■ **Problem details**: Nothing in the records should differ when they are repeated. Restate them word for word.

■ **Extracted records**:
────

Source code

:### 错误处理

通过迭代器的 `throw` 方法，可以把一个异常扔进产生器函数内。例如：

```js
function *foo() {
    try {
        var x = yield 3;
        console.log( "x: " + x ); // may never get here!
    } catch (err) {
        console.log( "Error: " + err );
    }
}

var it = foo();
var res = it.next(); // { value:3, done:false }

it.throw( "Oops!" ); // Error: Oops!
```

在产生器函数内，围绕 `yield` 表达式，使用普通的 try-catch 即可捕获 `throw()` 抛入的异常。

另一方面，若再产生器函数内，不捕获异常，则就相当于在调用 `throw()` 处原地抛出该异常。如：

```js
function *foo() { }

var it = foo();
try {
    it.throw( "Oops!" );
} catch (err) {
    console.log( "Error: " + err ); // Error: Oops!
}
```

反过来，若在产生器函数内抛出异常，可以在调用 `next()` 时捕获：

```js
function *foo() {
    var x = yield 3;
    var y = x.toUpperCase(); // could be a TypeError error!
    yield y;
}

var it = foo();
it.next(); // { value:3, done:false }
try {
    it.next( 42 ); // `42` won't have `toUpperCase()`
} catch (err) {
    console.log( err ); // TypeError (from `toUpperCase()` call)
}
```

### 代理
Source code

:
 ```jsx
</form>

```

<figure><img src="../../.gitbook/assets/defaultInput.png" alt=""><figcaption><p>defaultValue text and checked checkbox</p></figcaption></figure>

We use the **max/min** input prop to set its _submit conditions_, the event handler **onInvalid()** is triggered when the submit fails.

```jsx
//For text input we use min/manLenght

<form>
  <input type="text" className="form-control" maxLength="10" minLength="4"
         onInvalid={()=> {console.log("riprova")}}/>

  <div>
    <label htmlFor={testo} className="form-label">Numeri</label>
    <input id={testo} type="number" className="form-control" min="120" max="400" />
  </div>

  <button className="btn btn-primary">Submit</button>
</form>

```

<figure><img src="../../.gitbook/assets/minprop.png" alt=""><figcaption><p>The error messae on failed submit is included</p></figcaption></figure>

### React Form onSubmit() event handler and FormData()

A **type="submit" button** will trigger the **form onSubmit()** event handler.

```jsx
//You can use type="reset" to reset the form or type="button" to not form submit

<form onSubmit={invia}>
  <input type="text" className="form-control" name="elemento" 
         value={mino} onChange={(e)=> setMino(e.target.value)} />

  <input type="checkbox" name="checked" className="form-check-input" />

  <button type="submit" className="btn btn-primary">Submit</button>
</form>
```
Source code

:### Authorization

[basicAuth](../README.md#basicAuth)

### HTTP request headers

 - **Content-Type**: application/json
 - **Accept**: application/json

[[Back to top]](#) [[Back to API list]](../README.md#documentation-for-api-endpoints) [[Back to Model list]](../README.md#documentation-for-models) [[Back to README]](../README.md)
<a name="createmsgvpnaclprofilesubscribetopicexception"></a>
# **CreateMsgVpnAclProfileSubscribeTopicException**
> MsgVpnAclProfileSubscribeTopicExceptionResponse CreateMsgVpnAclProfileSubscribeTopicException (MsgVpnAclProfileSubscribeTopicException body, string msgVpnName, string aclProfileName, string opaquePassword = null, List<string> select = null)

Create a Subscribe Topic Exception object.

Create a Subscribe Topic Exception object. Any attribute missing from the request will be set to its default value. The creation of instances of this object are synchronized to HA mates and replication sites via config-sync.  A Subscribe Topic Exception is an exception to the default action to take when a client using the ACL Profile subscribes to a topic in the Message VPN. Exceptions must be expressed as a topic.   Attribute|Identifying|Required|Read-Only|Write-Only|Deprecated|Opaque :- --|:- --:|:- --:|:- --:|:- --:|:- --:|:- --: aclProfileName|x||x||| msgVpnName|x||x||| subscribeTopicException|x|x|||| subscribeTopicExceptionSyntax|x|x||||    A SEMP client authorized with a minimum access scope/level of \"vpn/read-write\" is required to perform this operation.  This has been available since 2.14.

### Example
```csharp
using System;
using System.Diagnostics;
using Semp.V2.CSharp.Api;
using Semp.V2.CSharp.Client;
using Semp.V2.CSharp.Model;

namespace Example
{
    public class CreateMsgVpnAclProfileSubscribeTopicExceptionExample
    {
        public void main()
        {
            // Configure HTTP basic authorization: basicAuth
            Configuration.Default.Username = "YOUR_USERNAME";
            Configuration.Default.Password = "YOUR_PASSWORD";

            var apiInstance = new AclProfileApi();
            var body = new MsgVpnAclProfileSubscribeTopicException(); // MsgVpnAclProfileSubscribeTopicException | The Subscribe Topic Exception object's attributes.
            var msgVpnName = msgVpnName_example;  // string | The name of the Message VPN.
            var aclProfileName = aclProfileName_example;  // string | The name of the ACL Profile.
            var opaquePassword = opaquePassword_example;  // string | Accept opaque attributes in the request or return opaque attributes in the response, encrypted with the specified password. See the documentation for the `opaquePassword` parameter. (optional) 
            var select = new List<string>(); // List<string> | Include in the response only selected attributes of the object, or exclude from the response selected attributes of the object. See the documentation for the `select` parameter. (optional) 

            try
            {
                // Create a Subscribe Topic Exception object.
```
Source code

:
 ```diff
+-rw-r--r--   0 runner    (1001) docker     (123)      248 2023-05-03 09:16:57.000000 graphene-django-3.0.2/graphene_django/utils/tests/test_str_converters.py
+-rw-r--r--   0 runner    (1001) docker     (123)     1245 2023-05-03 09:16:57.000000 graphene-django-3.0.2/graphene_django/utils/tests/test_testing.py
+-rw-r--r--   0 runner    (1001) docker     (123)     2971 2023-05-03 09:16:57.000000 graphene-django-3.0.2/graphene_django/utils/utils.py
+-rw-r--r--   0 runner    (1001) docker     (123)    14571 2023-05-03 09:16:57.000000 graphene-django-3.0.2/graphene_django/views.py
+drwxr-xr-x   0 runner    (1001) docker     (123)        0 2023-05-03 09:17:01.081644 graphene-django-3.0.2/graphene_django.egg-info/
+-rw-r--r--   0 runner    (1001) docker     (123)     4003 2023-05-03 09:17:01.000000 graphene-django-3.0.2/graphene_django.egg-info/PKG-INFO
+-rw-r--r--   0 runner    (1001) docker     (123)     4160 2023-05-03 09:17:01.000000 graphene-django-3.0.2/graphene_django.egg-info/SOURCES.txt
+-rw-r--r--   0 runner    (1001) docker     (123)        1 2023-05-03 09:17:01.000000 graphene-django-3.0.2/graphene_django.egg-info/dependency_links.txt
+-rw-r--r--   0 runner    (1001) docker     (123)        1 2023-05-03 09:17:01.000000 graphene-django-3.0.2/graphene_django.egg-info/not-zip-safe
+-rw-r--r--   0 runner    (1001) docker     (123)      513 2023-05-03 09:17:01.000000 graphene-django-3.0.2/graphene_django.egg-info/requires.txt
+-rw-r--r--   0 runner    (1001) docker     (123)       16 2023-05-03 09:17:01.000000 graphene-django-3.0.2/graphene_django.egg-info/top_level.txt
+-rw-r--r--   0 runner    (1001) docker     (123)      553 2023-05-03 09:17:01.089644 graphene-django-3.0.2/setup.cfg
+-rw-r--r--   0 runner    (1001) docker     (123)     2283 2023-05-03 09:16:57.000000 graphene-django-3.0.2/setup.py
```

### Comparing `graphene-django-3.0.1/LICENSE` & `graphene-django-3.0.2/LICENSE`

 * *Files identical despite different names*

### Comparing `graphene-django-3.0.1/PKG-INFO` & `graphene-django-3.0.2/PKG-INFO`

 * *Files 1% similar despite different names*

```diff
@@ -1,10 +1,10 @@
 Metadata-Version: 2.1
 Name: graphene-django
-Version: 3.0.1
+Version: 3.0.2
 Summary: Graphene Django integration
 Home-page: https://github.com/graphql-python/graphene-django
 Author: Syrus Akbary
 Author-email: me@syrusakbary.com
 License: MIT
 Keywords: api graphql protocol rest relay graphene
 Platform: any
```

────

■ **Solution to the problem**:
Source code

:### 错误处理

通过迭代器的 `throw` 方法，可以把一个异常扔进产生器函数内。例如：

```js
function *foo() {
    try {
        var x = yield 3;
        console.log( "x: " + x ); // may never get here!
    } catch (err) {
        console.log( "Error: " + err );
    }
}

var it = foo();
var res = it.next(); // { value:3, done:false }

it.throw( "Oops!" ); // Error: Oops!
```

在产生器函数内，围绕 `yield` 表达式，使用普通的 try-catch 即可捕获 `throw()` 抛入的异常。

另一方面，若再产生器函数内，不捕获异常，则就相当于在调用 `throw()` 处原地抛出该异常。如：

```js
function *foo() { }

var it = foo();
try {
    it.throw( "Oops!" );
} catch (err) {
    console.log( "Error: " + err ); // Error: Oops!
}
```

反过来，若在产生器函数内抛出异常，可以在调用 `next()` 时捕获：

```js
function *foo() {
    var x = yield 3;
    var y = x.toUpperCase(); // could be a TypeError error!
    yield y;
}

var it = foo();
it.next(); // { value:3, done:false }
try {
    it.next( 42 ); // `42` won't have `toUpperCase()`
} catch (err) {
    console.log( err ); // TypeError (from `toUpperCase()` call)
}
```

### 代理
Source code

:
 ```jsx
</form>

```

<figure><img src="../../.gitbook/assets/defaultInput.png" alt=""><figcaption><p>defaultValue text and checked checkbox</p></figcaption></figure>

We use the **max/min** input prop to set its _submit conditions_, the event handler **onInvalid()** is triggered when the submit fails.

```jsx
//For text input we use min/manLenght

<form>
  <input type="text" className="form-control" maxLength="10" minLength="4"
         onInvalid={()=> {console.log("riprova")}}/>

  <div>
    <label htmlFor={testo} className="form-label">Numeri</label>
    <input id={testo} type="number" className="form-control" min="120" max="400" />
  </div>

  <button className="btn btn-primary">Submit</button>
</form>

```

<figure><img src="../../.gitbook/assets/minprop.png" alt=""><figcaption><p>The error messae on failed submit is included</p></figcaption></figure>

### React Form onSubmit() event handler and FormData()

A **type="submit" button** will trigger the **form onSubmit()** event handler.

```jsx
//You can use type="reset" to reset the form or type="button" to not form submit

<form onSubmit={invia}>
  <input type="text" className="form-control" name="elemento" 
         value={mino} onChange={(e)=> setMino(e.target.value)} />

  <input type="checkbox" name="checked" className="form-check-input" />

  <button type="submit" className="btn btn-primary">Submit</button>
</form>
```
Source code

:### Authorization

[basicAuth](../README.md#basicAuth)

### HTTP request headers

 - **Content-Type**: application/json
 - **Accept**: application/json

[[Back to top]](#) [[Back to API list]](../README.md#documentation-for-api-endpoints) [[Back to Model list]](../README.md#documentation-for-models) [[Back to README]](../README.md)
<a name="createmsgvpnaclprofilesubscribetopicexception"></a>
# **CreateMsgVpnAclProfileSubscribeTopicException**
> MsgVpnAclProfileSubscribeTopicExceptionResponse CreateMsgVpnAclProfileSubscribeTopicException (MsgVpnAclProfileSubscribeTopicException body, string msgVpnName, string aclProfileName, string opaquePassword = null, List<string> select = null)

Create a Subscribe Topic Exception object.

Create a Subscribe Topic Exception object. Any attribute missing from the request will be set to its default value. The creation of instances of this object are synchronized to HA mates and replication sites via config-sync.  A Subscribe Topic Exception is an exception to the default action to take when a client using the ACL Profile subscribes to a topic in the Message VPN. Exceptions must be expressed as a topic.   Attribute|Identifying|Required|Read-Only|Write-Only|Deprecated|Opaque :- --|:- --:|:- --:|:- --:|:- --:|:- --:|:- --: aclProfileName|x||x||| msgVpnName|x||x||| subscribeTopicException|x|x|||| subscribeTopicExceptionSyntax|x|x||||    A SEMP client authorized with a minimum access scope/level of \"vpn/read-write\" is required to perform this operation.  This has been available since 2.14.

### Example
```csharp
using System;
using System.Diagnostics;
using Semp.V2.CSharp.Api;
using Semp.V2.CSharp.Client;
using Semp.V2.CSharp.Model;

namespace Example
{
    public class CreateMsgVpnAclProfileSubscribeTopicExceptionExample
    {
        public void main()
        {
            // Configure HTTP basic authorization: basicAuth
            Configuration.Default.Username = "YOUR_USERNAME";
            Configuration.Default.Password = "YOUR_PASSWORD";

            var apiInstance = new AclProfileApi();
            var body = new MsgVpnAclProfileSubscribeTopicException(); // MsgVpnAclProfileSubscribeTopicException | The Subscribe Topic Exception object's attributes.
            var msgVpnName = msgVpnName_example;  // string | The name of the Message VPN.
            var aclProfileName = aclProfileName_example;  // string | The name of the ACL Profile.
            var opaquePassword = opaquePassword_example;  // string | Accept opaque attributes in the request or return opaque attributes in the response, encrypted with the specified password. See the documentation for the `opaquePassword` parameter. (optional) 
            var select = new List<string>(); // List<string> | Include in the response only selected attributes of the object, or exclude from the response selected attributes of the object. See the documentation for the `select` parameter. (optional) 

            try
            {
                // Create a Subscribe Topic Exception object.
```
Source code

:
 ```diff
+-rw-r--r--   0 runner    (1001) docker     (123)      248 2023-05-03 09:16:57.000000 graphene-django-3.0.2/graphene_django/utils/tests/test_str_converters.py
+-rw-r--r--   0 runner    (1001) docker     (123)     1245 2023-05-03 09:16:57.000000 graphene-django-3.0.2/graphene_django/utils/tests/test_testing.py
+-rw-r--r--   0 runner    (1001) docker     (123)     2971 2023-05-03 09:16:57.000000 graphene-django-3.0.2/graphene_django/utils/utils.py
+-rw-r--r--   0 runner    (1001) docker     (123)    14571 2023-05-03 09:16:57.000000 graphene-django-3.0.2/graphene_django/views.py
+drwxr-xr-x   0 runner    (1001) docker     (123)        0 2023-05-03 09:17:01.081644 graphene-django-3.0.2/graphene_django.egg-info/
+-rw-r--r--   0 runner    (1001) docker     (123)     4003 2023-05-03 09:17:01.000000 graphene-django-3.0.2/graphene_django.egg-info/PKG-INFO
+-rw-r--r--   0 runner    (1001) docker     (123)     4160 2023-05-03 09:17:01.000000 graphene-django-3.0.2/graphene_django.egg-info/SOURCES.txt
+-rw-r--r--   0 runner    (1001) docker     (123)        1 2023-05-03 09:17:01.000000 graphene-django-3.0.2/graphene_django.egg-info/dependency_links.txt
+-rw-r--r--   0 runner    (1001) docker     (123)        1 2023-05-03 09:17:01.000000 graphene-django-3.0.2/graphene_django.egg-info/not-zip-safe
+-rw-r--r--   0 runner    (1001) docker     (123)      513 2023-05-03 09:17:01.000000 graphene-django-3.0.2/graphene_django.egg-info/requires.txt
+-rw-r--r--   0 runner    (1001) docker     (123)       16 2023-05-03 09:17:01.000000 graphene-django-3.0.2/graphene_django.egg-info/top_level.txt
+-rw-r--r--   0 runner    (1001) docker     (123)      553 2023-05-03 09:17:01.089644 graphene-django-3.0.2/setup.cfg
+-rw-r--r--   0 runner    (1001) docker     (123)     2283 2023-05-03 09:16:57.000000 graphene-django-3.0.2/setup.py
```

### Comparing `graphene-django-3.0.1/LICENSE` & `graphene-django-3.0.2/LICENSE`

 * *Files identical despite different names*

### Comparing `graphene-django-3.0.1/PKG-INFO` & `graphene-django-3.0.2/PKG-INFO`

 * *Files 1% similar despite different names*

```diff
@@ -1,10 +1,10 @@
 Metadata-Version: 2.1
 Name: graphene-django
-Version: 3.0.1
+Version: 3.0.2
 Summary: Graphene Django integration
 Home-page: https://github.com/graphql-python/graphene-django
 Author: Syrus Akbary
 Author-email: me@syrusakbary.com
 License: MIT
 Keywords: api graphql protocol rest relay graphene
 Platform: any
```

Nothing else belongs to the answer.